RAAP-notitie 3694 / eindversie, 05-04-2011
[7]
Archeologiebeleid, gemeente Uitgeest
Beleidskader en Leidraad Landschap en Cultuurhistorie De visie op de gewenste ruimtelijke kwaliteit is vastgelegd in de leidraad Landschap en Cultuurhistorie (z.a., 2010a). Deze vernieuwde leidraad is een uitwerking van het in 2006 vastgestelde Beleidskader Landschap en Cultuurhistorie, dat werd gebruikt als leidraad voor ruimtelijke plannen als bestemmingsplannen, beeldkwaliteitsplannen en structuurplannen. Daarnaast bood het handreikingen en inspiratie aan gemeenten om landschap en cultuurhistorie als uitgangspunt te gebruiken bij planvorming. De provincie Noord-Holland heeft 10 archeologische gebieden van provinciaal belang gedefinieerd. De gemeente Uitgeest ligt in een dergelijk gebied: het Oer-IJ. Als in gebieden van provinciaal belang het maatschappelijke belang dusdanig groot is dat waardevolle archeologische vindplaatsen aangetast moeten worden, vraagt de provincie aan te geven op welke wijze archeologische waarden door compenserende maatregelen in het plan zijn ondergebracht. Dit kan bestaan uit een extra bescherming van waardevolle gebieden elders in het gebied (door bijvoorbeeld gebruik te maken van de gemeentelijke erfgoedverordening) of de archeologische waarden mee te nemen in het ruimtelijke ontwerp van het plan. De provincie ziet er bij de aangegeven archeologische gebieden op toe dat: • het besluit en het archeologische onderzoek conform wetgeving wordt uitgevoerd; • de motivering waarom een bodemingreep noodzakelijk is (aantonen noodzakelijk maatschappelijk belang); • de onderbouwing voor compenserende maatregelen. De cultuurnota In ‘Cultuur op de Kaart. Cultuurnota 2009-2012’ (z.a., 2008) wordt vermeld dat de provincie in het Oer-IJ-gebied doorgaat met het gebiedsprogramma. Binnen dit gebiedsprogramma richt de provincie zich actief op het behouden van belangrijke archeologische vindplaatsen door terreinen als monument aan te wijzen en afspraken met boeren en landschapsbeheerders te maken. Wijzigingen De belangrijkste wijziging ten opzichte van het beleid zoals beschreven in de startnotitie (De Boer e.a., 2008) is de rol van de provincie met betrekking tot bestemmingsplannen. De provincie kan op het gebied van archeologie zienswijzen indienen als er sprake is van een provinciaal belang. Aangezien de gemeente Uitgeest in een archeologisch gebied van provinciaal belang ligt (het Oer-IJ-gebied) betekent dit dat de omgang met de archeologische waarden voldoende gewaarborgd moet zijn in een bestemmingsplan.

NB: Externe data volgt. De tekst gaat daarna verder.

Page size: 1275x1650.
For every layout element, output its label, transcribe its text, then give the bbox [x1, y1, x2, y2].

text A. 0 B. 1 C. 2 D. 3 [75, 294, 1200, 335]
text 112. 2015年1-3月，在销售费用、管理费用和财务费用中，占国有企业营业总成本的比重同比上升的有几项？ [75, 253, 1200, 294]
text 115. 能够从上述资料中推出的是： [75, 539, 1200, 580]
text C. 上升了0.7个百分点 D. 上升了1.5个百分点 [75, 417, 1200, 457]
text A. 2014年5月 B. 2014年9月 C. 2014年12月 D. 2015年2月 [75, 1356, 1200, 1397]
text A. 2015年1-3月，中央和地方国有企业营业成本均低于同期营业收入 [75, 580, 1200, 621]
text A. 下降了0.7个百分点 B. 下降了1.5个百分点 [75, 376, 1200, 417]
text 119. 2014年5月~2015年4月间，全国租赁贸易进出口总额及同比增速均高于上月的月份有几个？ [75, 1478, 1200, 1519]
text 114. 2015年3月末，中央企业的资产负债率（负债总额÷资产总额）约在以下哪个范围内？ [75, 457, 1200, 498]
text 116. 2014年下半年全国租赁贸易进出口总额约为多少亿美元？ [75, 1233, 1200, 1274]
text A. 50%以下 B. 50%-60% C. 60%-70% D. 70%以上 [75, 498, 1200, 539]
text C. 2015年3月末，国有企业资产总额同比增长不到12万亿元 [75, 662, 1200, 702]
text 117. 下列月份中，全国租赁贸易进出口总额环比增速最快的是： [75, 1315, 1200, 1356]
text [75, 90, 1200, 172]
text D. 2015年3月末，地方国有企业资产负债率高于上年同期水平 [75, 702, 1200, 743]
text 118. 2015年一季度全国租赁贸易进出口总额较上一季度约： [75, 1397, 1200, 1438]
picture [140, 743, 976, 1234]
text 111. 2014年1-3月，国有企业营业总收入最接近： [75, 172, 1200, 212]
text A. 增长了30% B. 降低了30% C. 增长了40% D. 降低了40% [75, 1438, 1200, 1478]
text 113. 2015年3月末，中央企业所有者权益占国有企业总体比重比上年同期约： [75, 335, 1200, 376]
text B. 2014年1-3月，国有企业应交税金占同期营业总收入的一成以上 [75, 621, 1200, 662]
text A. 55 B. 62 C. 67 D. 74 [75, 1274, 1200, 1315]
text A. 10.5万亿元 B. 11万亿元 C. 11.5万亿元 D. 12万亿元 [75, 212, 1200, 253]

RAAP-notitie 3694 / eindversie, 05-04-2011
[8]
Archeologiebeleid, gemeente Uitgeest
3 Toekomstig beleid gemeente Uitgeest 3.1 Inleiding Door de aanpassing van de Monumentenwet 1988 en de nieuwe Wet Ruimtelijke Ordening hebben gemeenten veel beleidsvrijheid op het gebied van archeologie. Het is dus belangrijk op dit gebied een doelstelling en uitgangspunten te formuleren. De doelstelling is reeds in de startnotitie benoemd: Het archeologisch beleid van de gemeente Uitgeest heeft tot doel haar archeologische erfgoed waar nodig te beschermen als bron van het gemeenschappelijke geheugen en als middel voor geschiedkundige en wetenschappelijke studie zonder meer maatschappelijke lasten in het leven te roepen dan strikt noodzakelijk.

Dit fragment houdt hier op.